Imai et al. study hypothetical bias in their paper “When the Eyes Say Buy: Visual Fixations during Hypothetical Consumer Choice Improve Prediction of Actual Purchases”. In comparisons of hypothetical and real choices such as decisions to purchase products, hypothetical choices overstate the probability of positive actions (e.g., buying a product). Imai et al. explore the use of mouse-tracking and eye-tracking data to improve the prediction of real choices based on hypothetical choices. They find that use of mouse-tracking, but not eye-tracking, data improves the ability to predict real choices from hypothetical choices. Specifically, subjects who were slow (looked at prices longer and took longer to transition from looking at prices to making a decision) were also more likely to switch from a hypothetical choice to purchase a product to a real choice to not purchase. The magnitude of the effect is small, but Imai et al. show that process data aew a potentially valuable tool for improving the predictive power of hypothetical studies.
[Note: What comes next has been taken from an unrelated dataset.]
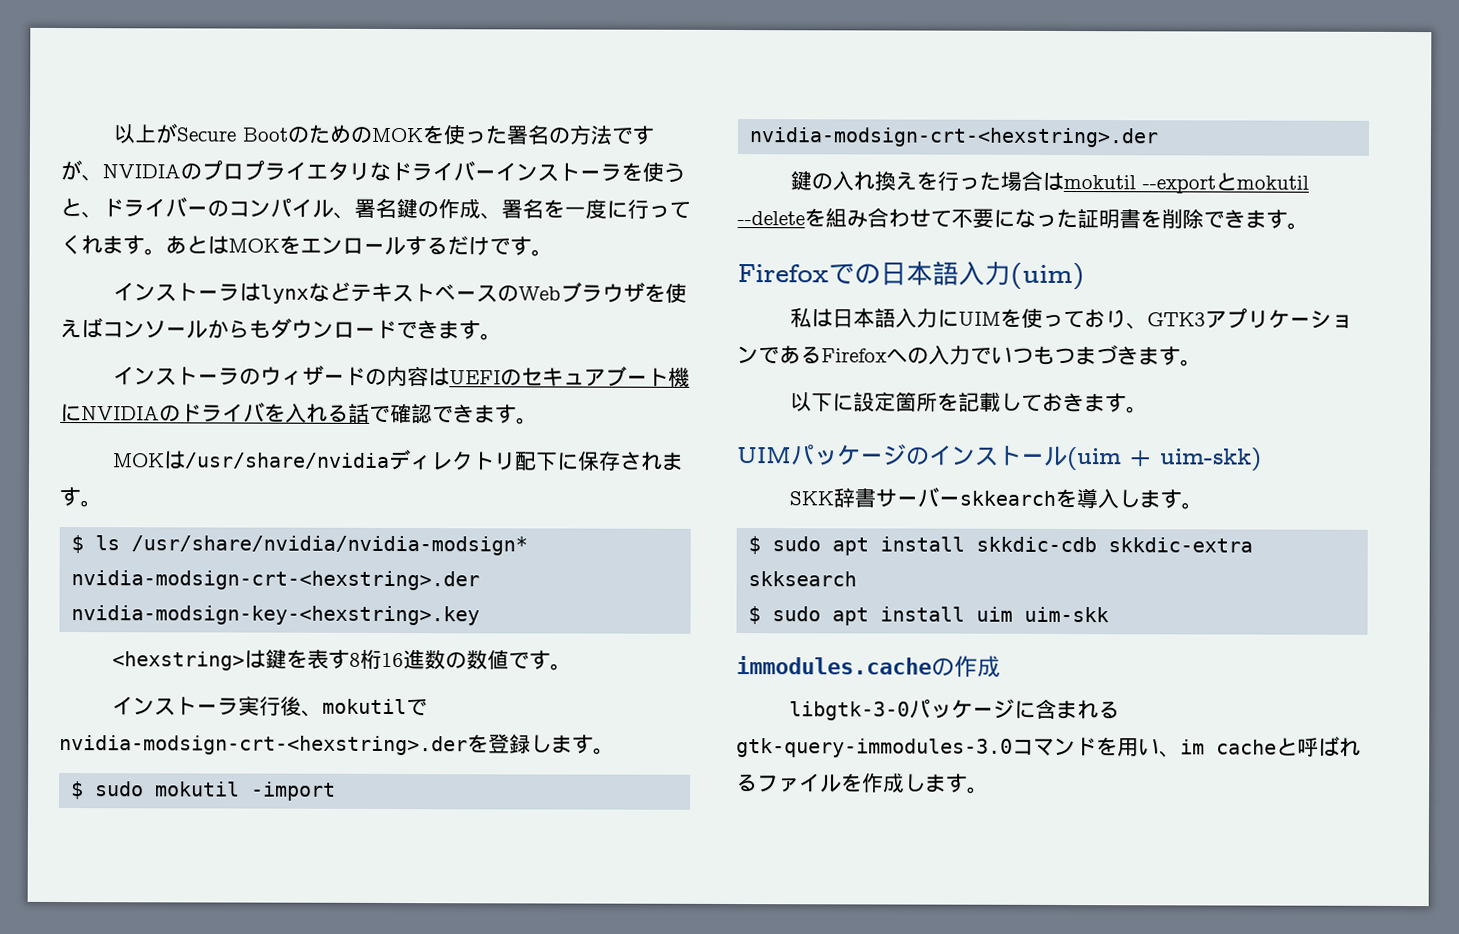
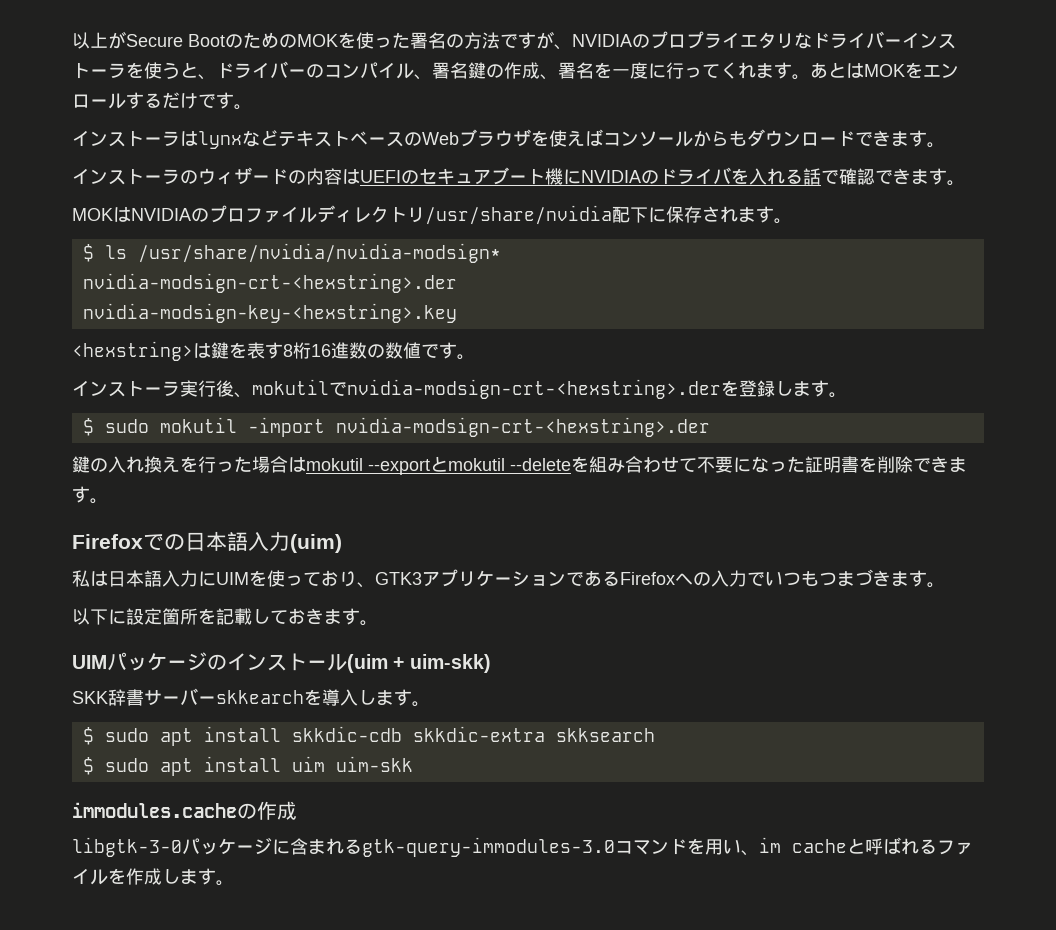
[183,452,390,469] /usr/share/nvidia -> [131,205,317,223] NVIDIAのプロファイル
(516, 461) none -> [425,205,612,225] /usr/share/nvidia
Capra’s paper “Understanding decision processes in guessing games: A protocol analysis approach” explores the use of think aloud protocols (TAP) as a method for gathering data about the thought processes that underlie experimental subjects’ decisions. Major concerns with TAP include the possibility that use of TAP will affect the distribution of choices or that TAP does not accurately reflect the actual thought processes being used. As a proof of concept, Capra gathers TAP within a guessing game (Nagel 1995). She finds that the distribution of choices with the TAP is virtually identical to the distribution in control treatments without any verbal protocol. Capra also shows that changes in content of the TAP predict changes in observed behavior across populations. This indicates that TAP captures important aspects of subjects’ underlying thought processes, rather than reflecting their desire to please the experimenter. TAP shows promise as a simple and inexpensive method for gaining insight about subjects’ thought processes.

An important influence on many decisions is the emotional state of the decision-maker. The paper “MuCap: Connecting FaceReader™ to Z-Tree”, by Doyle and Schindler, introduces a software package, MuCap, that greatly facilitates the analysis of the emotional state of participants in an experiment. The software allows the synchronization of timing between Z-Tree (Fischbacher 2007), the most commonly used software platform for implementing economic experiments, and Noldus Facereader™ software. Noldus Facereader tracks facial expressions in nearly real time (up to 30 frames per second) on a video recorded during an experiment with a webcam. It then analyzes the emotions that the face expresses in each frame. This allows the measurement of emotional reactions to stimuli, as well as the emotional correlates of specific decisions. Before the development of MuCap, researchers had difficulties in synchronizing the timing between software that recorded decisions and programs that registered facial expressions. They had to resort to various ad hoc manual techniques to link Facereader and Z-tree output, and to laboriously edit out useless footage. This article explains the way that MuCap operates and describes how to employ it in an experiment.